> _ATTIVITÀ PROPOSTE_
[1] Rispondi a queste domande sul testo sulle borse europee:
(a) Di quanto è salita Francoforte?
(b) A quale livello è arrivato lo spread Btp-Bund?
(c) A quanti punti è sceso l'indice Zew in febbraio?
[2] Trascrivi dal testo sulle borse europee il passo compreso tra "Seduta in rialzo" e "a +0,1 punti.", estremi inclusi.
[3] Quali sono tutte le percentuali che compaiono nel testo sulle borse europee? Elencale nell'ordine in cui appaiono.

> _TESTO DA LEGGERE_
# # # # #
Seduta in rialzo frazionale per le borse europee, tranne Londra. Piazza Affari (+0,46% a 22.673 punti) ha effettuato un movimento di consolidamento oltre la soglia di 22.500. Acquisti anche a Francoforte (+0,83%) e Parigi (+0,64%), mentre il listino britannico è terminato poco sotto la parità (-0,01%).

A New York gli indici viaggiavano contrastati, con il Dow Jones in discesa dello 0,36% e il Nasdaq +0,66%. Lo spread Btp-Bund è salito di quasi tre punti a 134.

Sul fronte macroeconomico continuano ad arrivare buone notizie. L’indice Zew, relativo alle attese economiche in Germania, è sceso a 17,8 punti in febbraio dai 20,4 del mese scorso, battendo comunque il consenso degli economisti, mentre l’indice di fiducia dei consumatori dell’area euro, secondo la lettura preliminare, si è attestato a +0,1 punti.
# # # # #
> _ESTRATTI DI DATI_

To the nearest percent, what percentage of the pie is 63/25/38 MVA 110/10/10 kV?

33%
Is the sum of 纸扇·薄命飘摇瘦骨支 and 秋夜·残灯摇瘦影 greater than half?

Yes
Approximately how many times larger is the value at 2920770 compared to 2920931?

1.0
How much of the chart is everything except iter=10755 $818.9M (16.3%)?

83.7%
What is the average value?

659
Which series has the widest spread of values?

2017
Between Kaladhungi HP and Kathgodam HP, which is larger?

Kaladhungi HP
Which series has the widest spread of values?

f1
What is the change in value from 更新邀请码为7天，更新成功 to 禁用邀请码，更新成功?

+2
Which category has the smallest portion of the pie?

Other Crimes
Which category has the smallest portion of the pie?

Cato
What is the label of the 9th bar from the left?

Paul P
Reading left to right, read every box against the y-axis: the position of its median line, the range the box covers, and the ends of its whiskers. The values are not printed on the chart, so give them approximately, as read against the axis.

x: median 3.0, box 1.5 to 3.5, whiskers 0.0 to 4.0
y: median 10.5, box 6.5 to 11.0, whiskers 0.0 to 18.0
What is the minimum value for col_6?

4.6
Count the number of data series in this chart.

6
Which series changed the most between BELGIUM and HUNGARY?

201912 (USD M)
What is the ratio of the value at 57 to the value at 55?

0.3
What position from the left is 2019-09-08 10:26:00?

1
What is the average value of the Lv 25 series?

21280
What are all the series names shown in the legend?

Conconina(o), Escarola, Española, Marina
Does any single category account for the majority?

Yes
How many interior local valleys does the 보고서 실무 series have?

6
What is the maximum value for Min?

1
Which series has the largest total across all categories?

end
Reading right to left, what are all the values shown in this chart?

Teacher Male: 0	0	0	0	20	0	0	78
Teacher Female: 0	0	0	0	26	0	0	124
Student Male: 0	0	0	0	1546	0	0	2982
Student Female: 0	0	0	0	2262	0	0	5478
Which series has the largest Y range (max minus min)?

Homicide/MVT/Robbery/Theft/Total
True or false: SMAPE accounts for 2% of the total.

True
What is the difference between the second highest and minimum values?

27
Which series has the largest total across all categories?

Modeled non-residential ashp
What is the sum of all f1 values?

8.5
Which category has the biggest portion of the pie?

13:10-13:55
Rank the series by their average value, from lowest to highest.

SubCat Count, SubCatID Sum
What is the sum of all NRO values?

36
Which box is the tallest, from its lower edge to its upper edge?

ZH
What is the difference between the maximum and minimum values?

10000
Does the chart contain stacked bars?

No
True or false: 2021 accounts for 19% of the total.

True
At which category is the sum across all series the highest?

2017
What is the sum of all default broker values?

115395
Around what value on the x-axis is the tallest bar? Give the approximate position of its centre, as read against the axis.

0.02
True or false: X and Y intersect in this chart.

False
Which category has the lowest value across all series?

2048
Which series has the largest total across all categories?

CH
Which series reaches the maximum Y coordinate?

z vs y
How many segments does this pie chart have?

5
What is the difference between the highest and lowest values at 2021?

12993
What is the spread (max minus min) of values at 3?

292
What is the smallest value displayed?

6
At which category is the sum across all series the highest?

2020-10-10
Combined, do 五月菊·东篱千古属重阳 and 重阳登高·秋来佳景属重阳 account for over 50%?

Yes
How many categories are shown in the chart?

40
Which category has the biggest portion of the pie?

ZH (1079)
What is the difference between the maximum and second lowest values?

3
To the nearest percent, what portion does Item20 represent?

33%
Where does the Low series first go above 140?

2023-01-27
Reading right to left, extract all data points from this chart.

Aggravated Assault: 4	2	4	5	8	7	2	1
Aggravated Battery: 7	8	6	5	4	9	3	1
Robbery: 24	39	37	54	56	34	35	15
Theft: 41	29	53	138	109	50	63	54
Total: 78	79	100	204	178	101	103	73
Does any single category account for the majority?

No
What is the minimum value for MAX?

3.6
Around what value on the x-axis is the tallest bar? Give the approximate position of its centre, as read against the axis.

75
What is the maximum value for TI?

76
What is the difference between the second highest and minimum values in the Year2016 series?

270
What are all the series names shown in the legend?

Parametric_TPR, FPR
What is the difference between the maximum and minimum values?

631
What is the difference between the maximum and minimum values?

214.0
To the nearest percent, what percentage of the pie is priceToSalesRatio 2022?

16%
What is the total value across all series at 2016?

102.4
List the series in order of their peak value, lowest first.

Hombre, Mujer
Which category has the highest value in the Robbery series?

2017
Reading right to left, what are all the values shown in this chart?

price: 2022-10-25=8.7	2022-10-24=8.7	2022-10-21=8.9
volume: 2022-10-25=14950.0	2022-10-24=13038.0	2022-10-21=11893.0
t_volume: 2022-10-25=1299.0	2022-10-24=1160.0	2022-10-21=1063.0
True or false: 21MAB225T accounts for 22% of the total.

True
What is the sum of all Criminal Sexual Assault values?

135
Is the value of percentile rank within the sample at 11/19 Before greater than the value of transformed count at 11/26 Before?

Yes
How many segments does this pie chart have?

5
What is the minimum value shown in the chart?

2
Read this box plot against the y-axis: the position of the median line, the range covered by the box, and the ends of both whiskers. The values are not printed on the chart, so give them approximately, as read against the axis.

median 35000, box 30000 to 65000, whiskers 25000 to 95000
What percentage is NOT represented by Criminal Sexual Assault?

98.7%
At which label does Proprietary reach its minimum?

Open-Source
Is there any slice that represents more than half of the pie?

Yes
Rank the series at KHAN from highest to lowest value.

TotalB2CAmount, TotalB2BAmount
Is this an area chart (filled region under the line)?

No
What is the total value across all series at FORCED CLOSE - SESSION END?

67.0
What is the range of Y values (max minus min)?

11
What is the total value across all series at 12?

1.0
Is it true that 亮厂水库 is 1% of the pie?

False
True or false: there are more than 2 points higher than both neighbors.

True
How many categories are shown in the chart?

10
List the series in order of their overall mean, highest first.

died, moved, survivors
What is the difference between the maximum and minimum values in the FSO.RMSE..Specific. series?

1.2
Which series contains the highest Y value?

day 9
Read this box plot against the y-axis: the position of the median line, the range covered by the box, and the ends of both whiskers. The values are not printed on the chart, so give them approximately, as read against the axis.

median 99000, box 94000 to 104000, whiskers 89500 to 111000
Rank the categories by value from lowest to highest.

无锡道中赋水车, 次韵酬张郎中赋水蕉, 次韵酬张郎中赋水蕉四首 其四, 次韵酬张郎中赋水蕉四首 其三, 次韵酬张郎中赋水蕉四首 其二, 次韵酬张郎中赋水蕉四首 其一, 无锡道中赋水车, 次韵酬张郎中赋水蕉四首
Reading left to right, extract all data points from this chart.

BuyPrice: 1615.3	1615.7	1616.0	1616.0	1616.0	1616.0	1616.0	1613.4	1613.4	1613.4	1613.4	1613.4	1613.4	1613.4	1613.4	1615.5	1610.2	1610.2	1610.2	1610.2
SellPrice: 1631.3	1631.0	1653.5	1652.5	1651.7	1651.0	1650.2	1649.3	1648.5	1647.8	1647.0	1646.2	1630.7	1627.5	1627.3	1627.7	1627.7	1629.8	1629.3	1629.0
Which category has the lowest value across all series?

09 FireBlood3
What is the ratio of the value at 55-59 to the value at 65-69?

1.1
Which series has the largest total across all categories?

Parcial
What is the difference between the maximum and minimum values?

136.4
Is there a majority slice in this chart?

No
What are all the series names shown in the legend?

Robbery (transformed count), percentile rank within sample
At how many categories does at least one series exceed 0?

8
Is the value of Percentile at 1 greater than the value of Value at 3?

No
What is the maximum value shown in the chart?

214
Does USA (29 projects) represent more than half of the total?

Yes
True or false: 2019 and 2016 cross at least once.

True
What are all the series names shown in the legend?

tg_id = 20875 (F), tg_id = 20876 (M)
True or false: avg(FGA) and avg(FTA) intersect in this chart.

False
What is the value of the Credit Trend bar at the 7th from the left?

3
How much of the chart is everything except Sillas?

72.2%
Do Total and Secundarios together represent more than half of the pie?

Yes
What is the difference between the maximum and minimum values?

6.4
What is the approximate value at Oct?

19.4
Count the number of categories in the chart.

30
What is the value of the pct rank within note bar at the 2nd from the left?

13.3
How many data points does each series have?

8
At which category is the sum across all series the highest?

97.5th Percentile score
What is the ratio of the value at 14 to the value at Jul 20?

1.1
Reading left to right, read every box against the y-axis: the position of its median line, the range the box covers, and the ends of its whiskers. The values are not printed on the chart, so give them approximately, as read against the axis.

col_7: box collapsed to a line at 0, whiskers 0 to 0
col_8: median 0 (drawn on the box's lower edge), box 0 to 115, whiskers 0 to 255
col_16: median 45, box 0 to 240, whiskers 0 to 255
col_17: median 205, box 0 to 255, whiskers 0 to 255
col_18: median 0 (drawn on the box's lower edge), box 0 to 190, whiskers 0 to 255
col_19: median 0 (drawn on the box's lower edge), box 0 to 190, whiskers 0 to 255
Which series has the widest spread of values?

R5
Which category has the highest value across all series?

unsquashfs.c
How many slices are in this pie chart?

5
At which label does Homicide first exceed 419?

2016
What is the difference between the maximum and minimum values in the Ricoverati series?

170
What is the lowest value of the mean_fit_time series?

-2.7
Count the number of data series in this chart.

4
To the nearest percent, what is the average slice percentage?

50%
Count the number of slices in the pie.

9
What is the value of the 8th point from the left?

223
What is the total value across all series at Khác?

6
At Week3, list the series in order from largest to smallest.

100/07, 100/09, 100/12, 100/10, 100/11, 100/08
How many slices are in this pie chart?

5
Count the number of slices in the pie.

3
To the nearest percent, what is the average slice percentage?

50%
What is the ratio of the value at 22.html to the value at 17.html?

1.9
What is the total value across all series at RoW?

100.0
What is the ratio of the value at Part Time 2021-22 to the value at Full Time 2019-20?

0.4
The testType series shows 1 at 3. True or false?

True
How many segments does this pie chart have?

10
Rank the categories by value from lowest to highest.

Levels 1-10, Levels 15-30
# # # # #
> _SOLUZIONI_
[1]
(a) +0,83%
(b) 134
(c) 17,8 punti

[2]
Seduta in rialzo frazionale per le borse europee, tranne Londra. Piazza Affari (+0,46% a 22.673 punti) ha effettuato un movimento di consolidamento oltre la soglia di 22.500. Acquisti anche a Francoforte (+0,83%) e Parigi (+0,64%), mentre il listino britannico è terminato poco sotto la parità (-0,01%).

A New York gli indici viaggiavano contrastati, con il Dow Jones in discesa dello 0,36% e il Nasdaq +0,66%. Lo spread Btp-Bund è salito di quasi tre punti a 134.

Sul fronte macroeconomico continuano ad arrivare buone notizie. L’indice Zew, relativo alle attese economiche in Germania, è sceso a 17,8 punti in febbraio dai 20,4 del mese scorso, battendo comunque il consenso degli economisti, mentre l’indice di fiducia dei consumatori dell’area euro, secondo la lettura preliminare, si è attestato a +0,1 punti.

[3] +0,46%, +0,83%, +0,64%, -0,01%, 0,36%, +0,66%